Asked about the lack of participation of the task force, Azzopardi said in a statement: “The Task Force provided valuable insight and helped inform both early and continuing distribution efforts.”

In statements to The Post, Schwartz said mass-vaccination sites are determined through discussions with the state’s outside consultants, Boston Consulting Group, and other members of the governor’s vaccine team whom he declined to identify. He said the factors considered include travel time to existing mass-vaccination sites, administration rates in a geographic area and the existence of other provider channels. The distribution of vaccine doses is based on a formula that looks at population, he said. The state did not provide the formula to The Post.

But Republican and Democratic county officials alike, who participate in weekly calls in which Schwartz fields concerns about the vaccine distribution plans, said it is often unclear how decisions are being made and whether vaccine doses are being distributed equitably across the state.

“What it ended up being was a ‘Hunger Games’ scenario where counties would call each other and say, ‘What did you get?’ ” said Orange County Executive Steve Neuhaus (R), adding: “It is being done in a CIA-clandestine-style process, which is the way they have been from the beginning.”

Leaders of the New York State Association of County Health Officials and the New York State Association of Counties, who wrote a letter to Schwartz chastising him for threatening to fine health officials, have complained that the state website provides no way for local health officials to review or correct data posted on the site.

And some of the decision-making appears ad hoc, local officials said. For example, on a March call, Schwartz told county officials to email him if they wanted doses of the Johnson & Johnson vaccine, and he would let them know what they would receive, according to people with knowledge of the conversation.

Marc Molinaro, the county executive in Dutchess County, a Republican who ran against Cuomo in 2018 and chairs the New York State County Executives Association, said county officials have received limited information from the state about the distribution.

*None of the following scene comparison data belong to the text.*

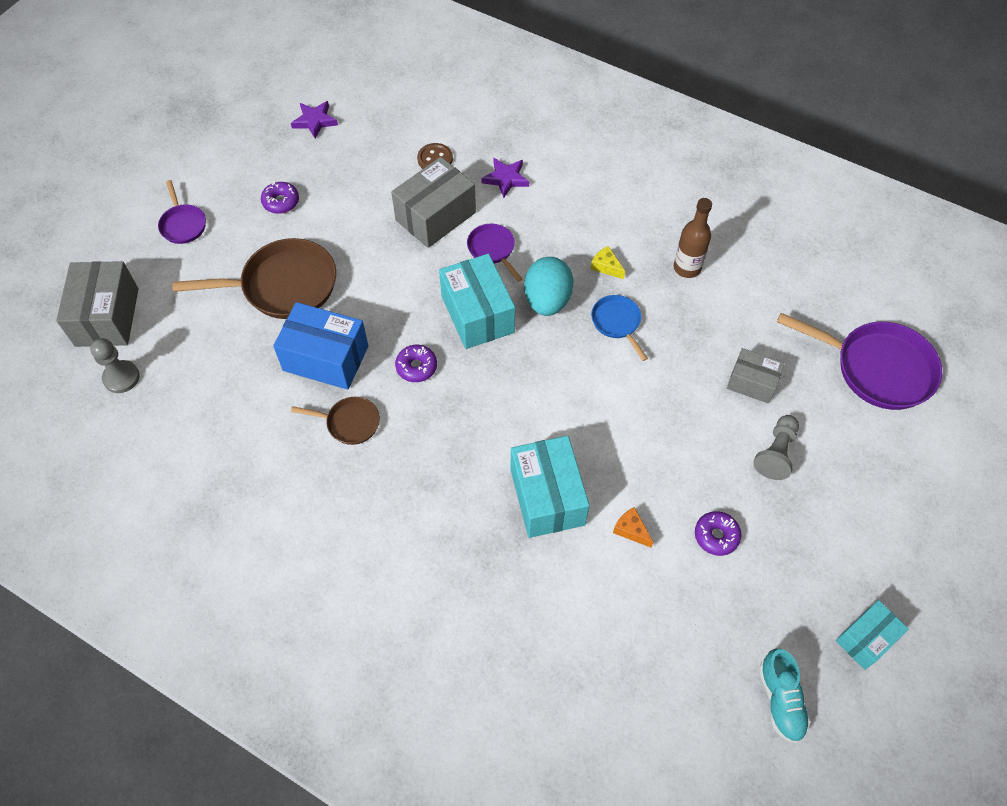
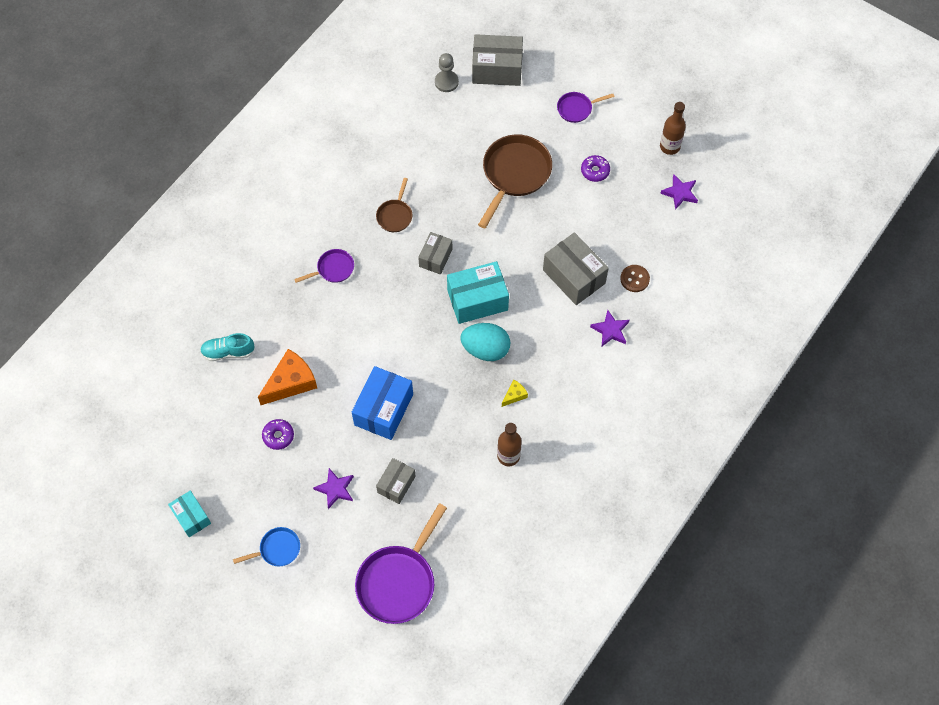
camera: 95 degrees right, 5 degrees up
brown pan [172,238,336,319] -> brown pan turned 150 degrees counterclockwise [478,134,552,228]
blue box [273,302,368,390] -> blue box moved to [352,366,413,440]
purple donut [395,345,437,382] -> grey box [418,232,453,275]
purple pan [467,224,522,282] -> purple pan moved to [294,249,354,283]
turquoise box [510,436,589,538] -> none
blue pan [591,295,648,361] -> blue pan moved to [233,527,300,566]
orange cheese [613,507,653,548] -> orange cheese [258,349,317,405], size x2.11
grey pawn [753,415,799,480] -> purple star [313,468,354,509]
turquoise shoe [759,649,811,743] -> turquoise shoe moved to [200,333,254,361]
none -> brown bottle [660,102,686,155]

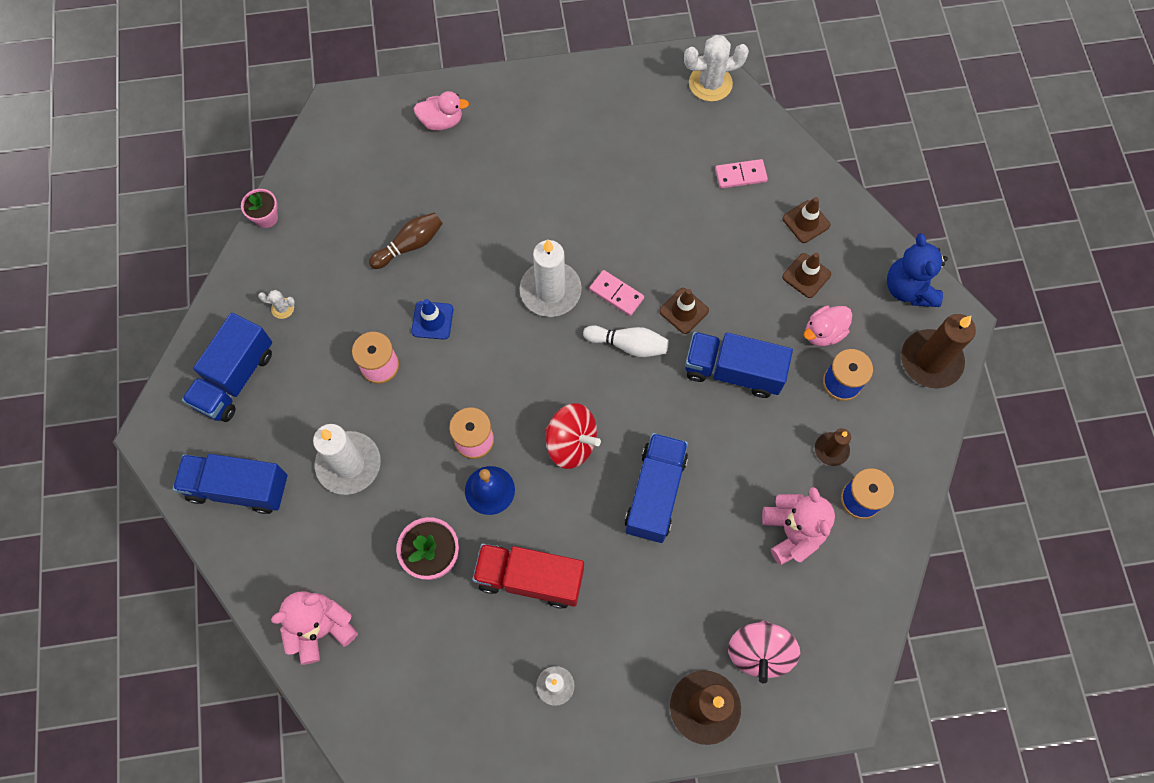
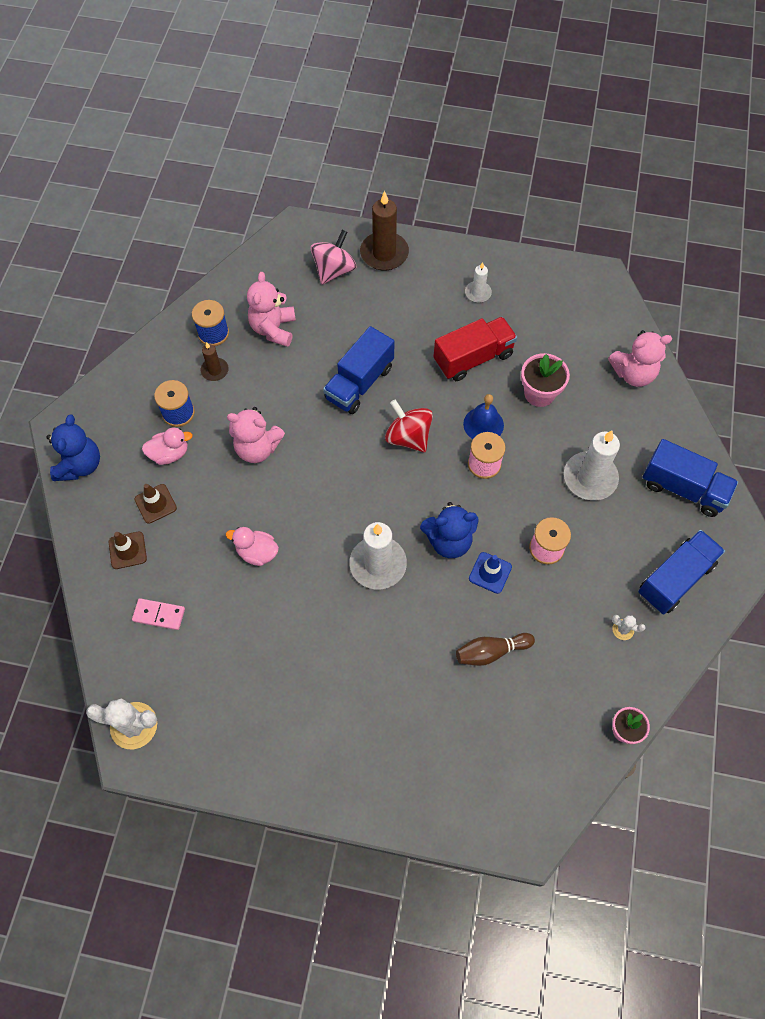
camera: 160 degrees left, 5 degrees down
pink duck [414,91,469,131] -> pink duck moved to [226,527,279,566]
red truck [472,543,584,609] -> red truck turned 60 degrees counterclockwise [433,317,517,381]
white bowling pin [583,325,669,357] -> none
pink domino [589,270,644,316] -> none
brown traffic cone [659,288,709,334] -> none
blue truck [685,332,793,398] -> pink teddy bear [227,407,285,463]
brown candle [901,314,976,388] -> none
none -> blue teddy bear [420,502,479,558]

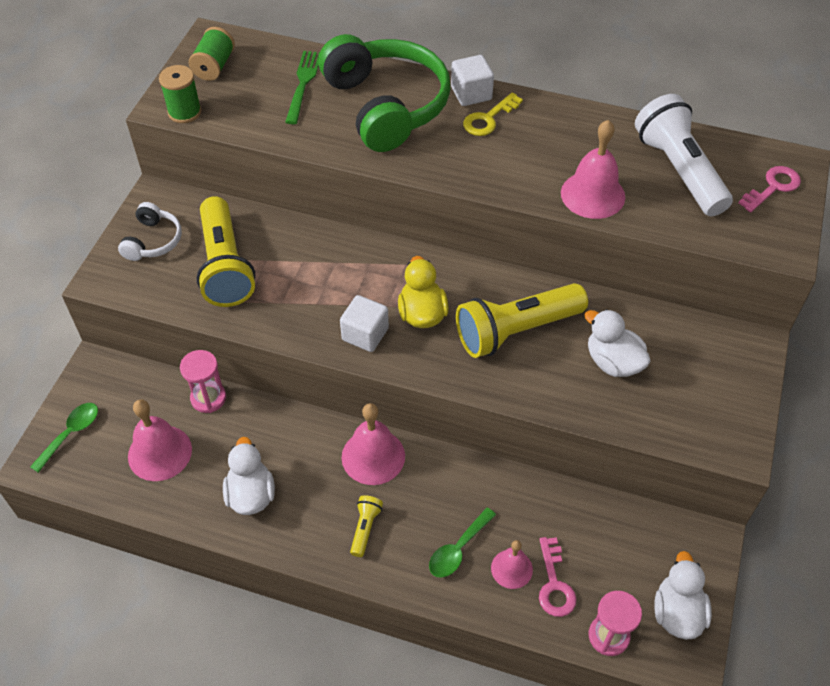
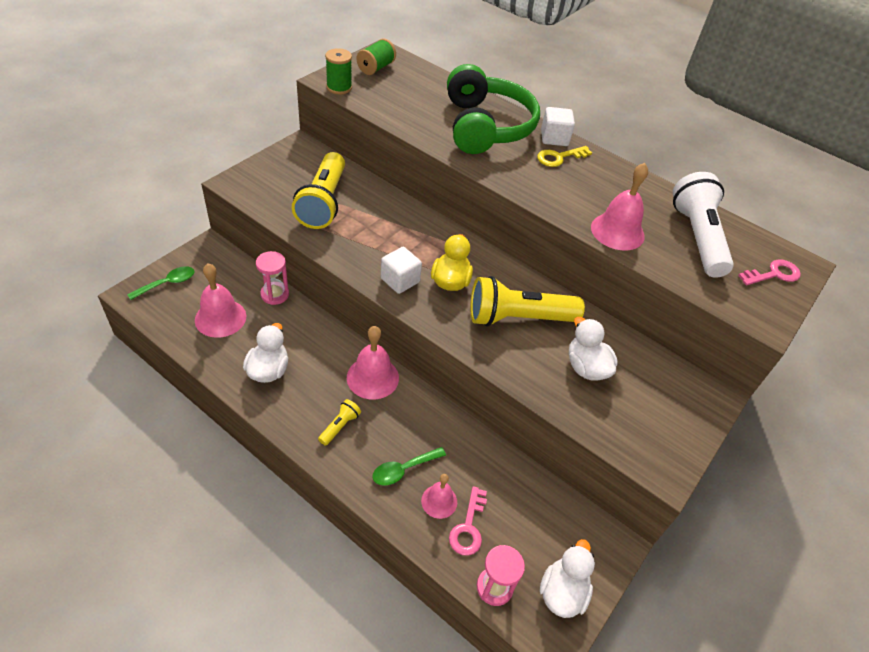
camera: 15 degrees right, 5 degrees down
white headphones [118,202,182,261] -> none
green fork [285,51,320,124] -> none

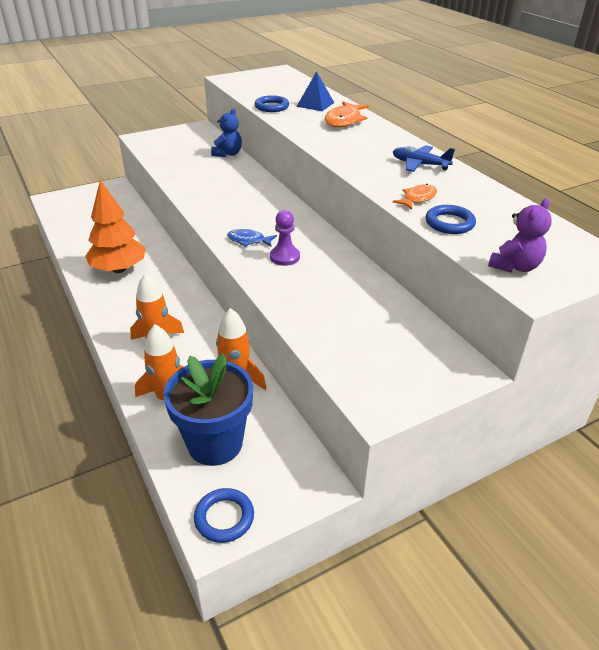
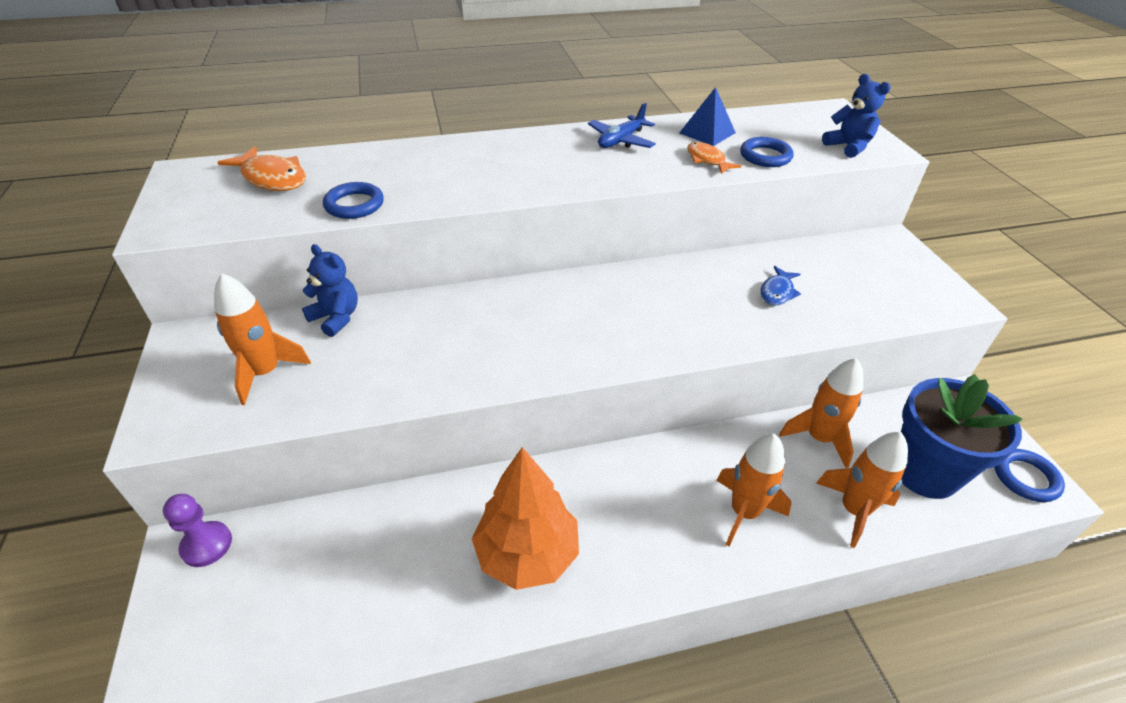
camera: 75 degrees left, 5 degrees up
blue fish [227,229,277,247] -> blue fish moved to [760,266,801,306]
purple pawn [270,210,300,266] -> purple pawn moved to [163,494,232,567]
blue pyramid [296,71,334,111] -> blue pyramid moved to [679,87,736,146]
orange fish [325,101,369,127] -> orange fish moved to [217,146,306,191]
purple teddy bear [488,198,552,273] -> blue teddy bear [822,74,891,158]
none -> orange rocket [214,273,311,405]

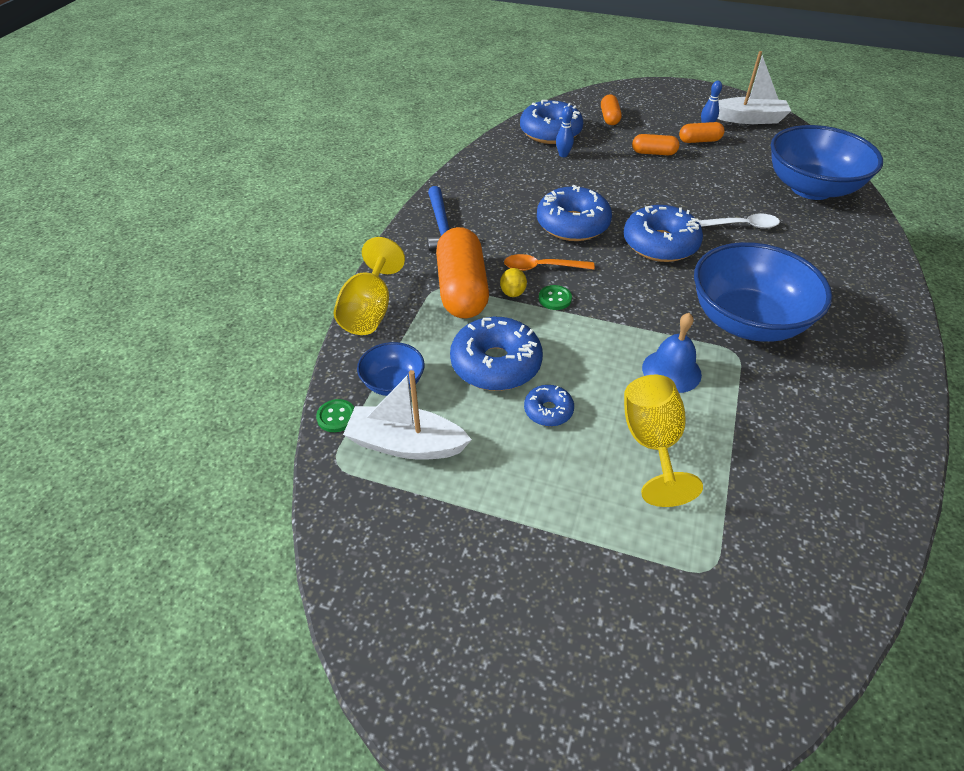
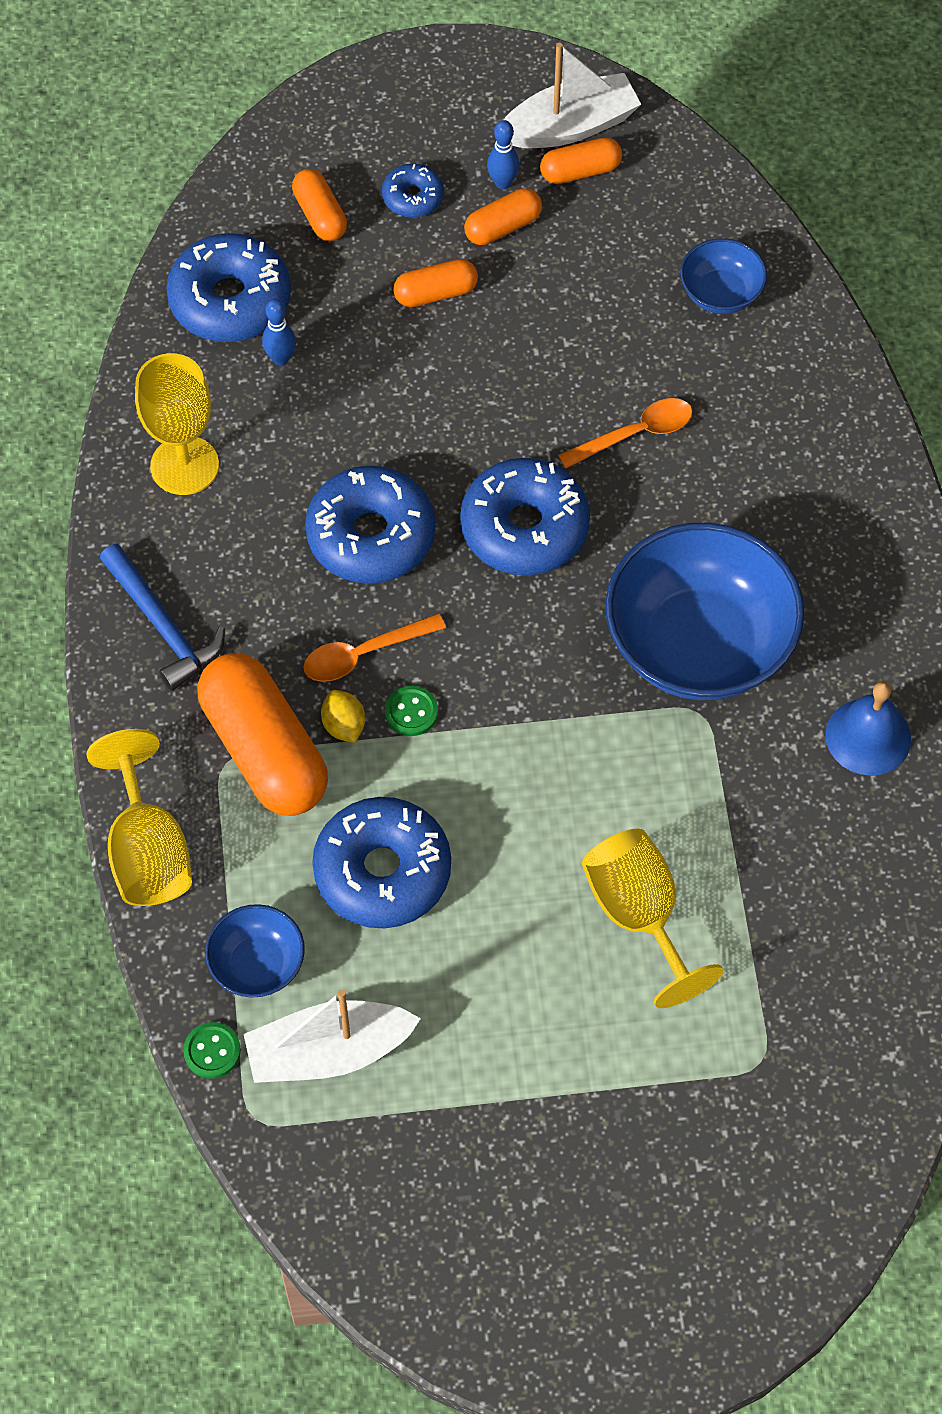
camera: 25 degrees left, 15 degrees up
blue donut [524,385,574,426] -> blue donut moved to [382,164,444,217]
blue bell [642,313,702,393] -> blue bell moved to [825,682,911,776]
white spoon [698,213,780,229] -> orange spoon [558,398,693,468]
blue bowl [771,125,883,200] -> blue bowl [680,238,767,314], size x0.48
none -> yellow goblet [135,353,219,495]
none -> orange capsule [540,137,622,184]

“We have asked since the beginning for them to provide the methodology and be transparent with the distribution,” Molinaro said. “I can tell you it is not equitable. And because there is no transparency, there is no way to prove it or disprove it.”

Schwartz disputed the criticism from Republican county executives, calling it “misleading and not accurate.” He said that he is responsive to county officials and clear about the factors that determine distribution.

“I respect if they disagree with the process, but nobody can tell me they don’t understand the process,” Schwartz said.

Republican legislators in the state Senate have seized on Schwartz’s volunteer role in vaccine distribution and the revelation that he was assessing political support of Cuomo from county officials, and are now demanding an investigation with subpoena power. The effort has so far been blocked by Democrats.

“I will not rest until I get to the bottom of this,” state Sen. Edward Rath III (R) said after his motion for an investigation was rejected on procedural grounds Tuesday by the Local Government Committee.

Schwartz rejected the notion that politics have tainted the rollout of vaccines across the state.

“I have worked with all elected officials and governmental entities in a bipartisan way,” he said. “Party affiliation doesn’t matter when it comes to getting vaccines in people’s arms.”